— EXERCISE DESCRIPTION —
Using the data below, return every line that holds the word "Alfa".

— RECORDS SUPPLIED —

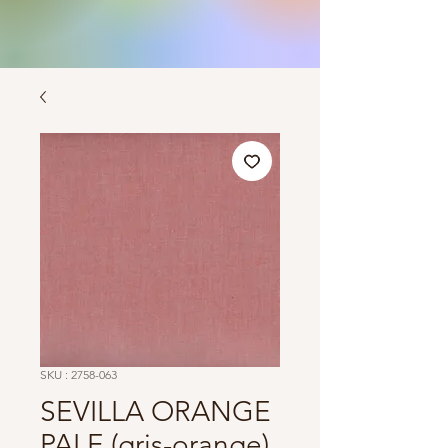
SKU : 2758-063
SEVILLA ORANGE
PALE (gris-orange)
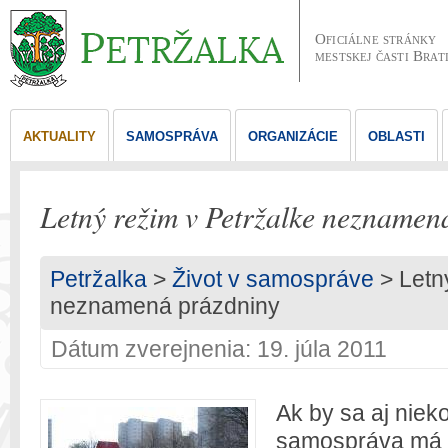
Oficiálne stránky
mestskej časti Brat
AKTUALITY
SAMOSPRÁVA
ORGANIZÁCIE
OBLASTI
Letný režim v Petržalke neznamen
Petržalka
>
Život v samospráve
> Letn
neznamená prázdniny
Dátum zverejnenia: 19. júla 2011
Ak by sa aj niek
samospráva má p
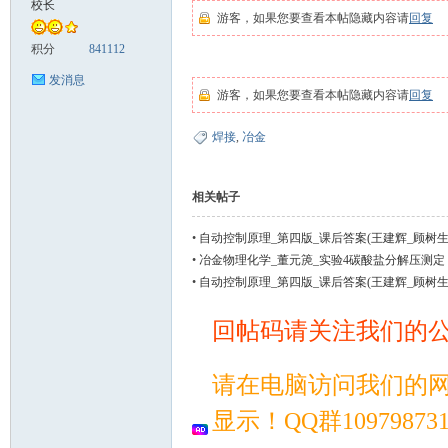
校长
游客，如果您要查看本帖隐藏内容请
回复
案
积分
841112
发消息
游客，如果您要查看本帖隐藏内容请
回复
焊接
,
冶金
相关帖子
•
自动控制原理_第四版_课后答案(王建辉_顾树生
家
•
冶金物理化学_董元箎_实验4碳酸盐分解压测定
•
自动控制原理_第四版_课后答案(王建辉_顾树生
回帖码请关注我们的
请在电脑访问我们的
显示！QQ群109798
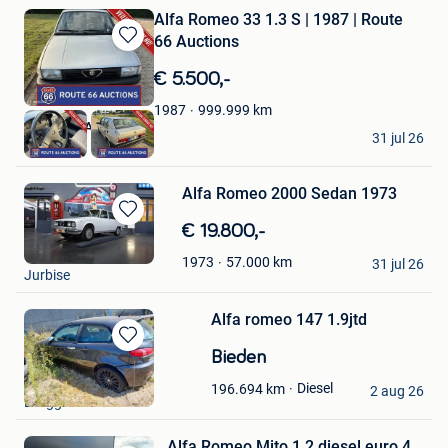
Alfa Romeo 33 1.3 S | 1987 | Route
66 Auctions
Bewaren
in
€ 5.500,-
Mijn
Favorieten
999.999
km
1987
Route 66 Auctions
31 jul 26
Waalwijk
Alfa Romeo 2000 Sedan 1973
Bewaren
€ 19.800,-
in
Fabrizio
57.000
km
1973
Mijn
31 jul 26
Jurbise
Favorieten
Alfa romeo 147 1.9jtd
Bewaren
Bieden
in
AD
Diesel
196.694
km
Mijn
2 aug 26
Brugge
Favorieten
Alfa Romeo Mito 1.2 diesel euro 4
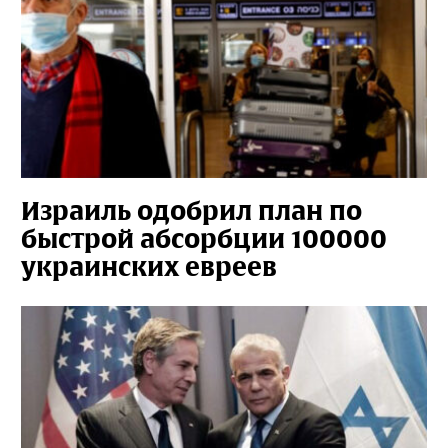
Израиль одобрил план по
быстрой абсорбции 100000
украинских евреев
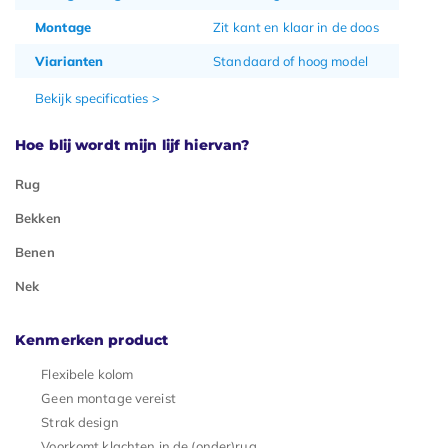
Montage
Zit kant en klaar in de doos
Viarianten
Standaard of hoog model
Bekijk specificaties >
Hoe blij wordt mijn lijf hiervan?
Rug
Bekken
Benen
Nek
Kenmerken product
Flexibele kolom
Geen montage vereist
Strak design
Voorkomt klachten in de (onder)rug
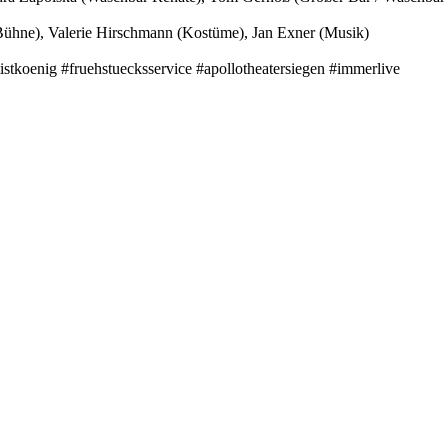
(Bühne), Valerie Hirschmann (Kostüme), Jan Exner (Musik)
istkoenig #fruehstuecksservice #apollotheatersiegen #immerlive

— COMPLETED EXERCISE —
Alfa Romeo 33 1.3 S | 1987 | Route
Alfa Romeo 2000 Sedan 1973
Alfa romeo 147 1.9jtd
Alfa Romeo Mito 1.2 diesel euro 4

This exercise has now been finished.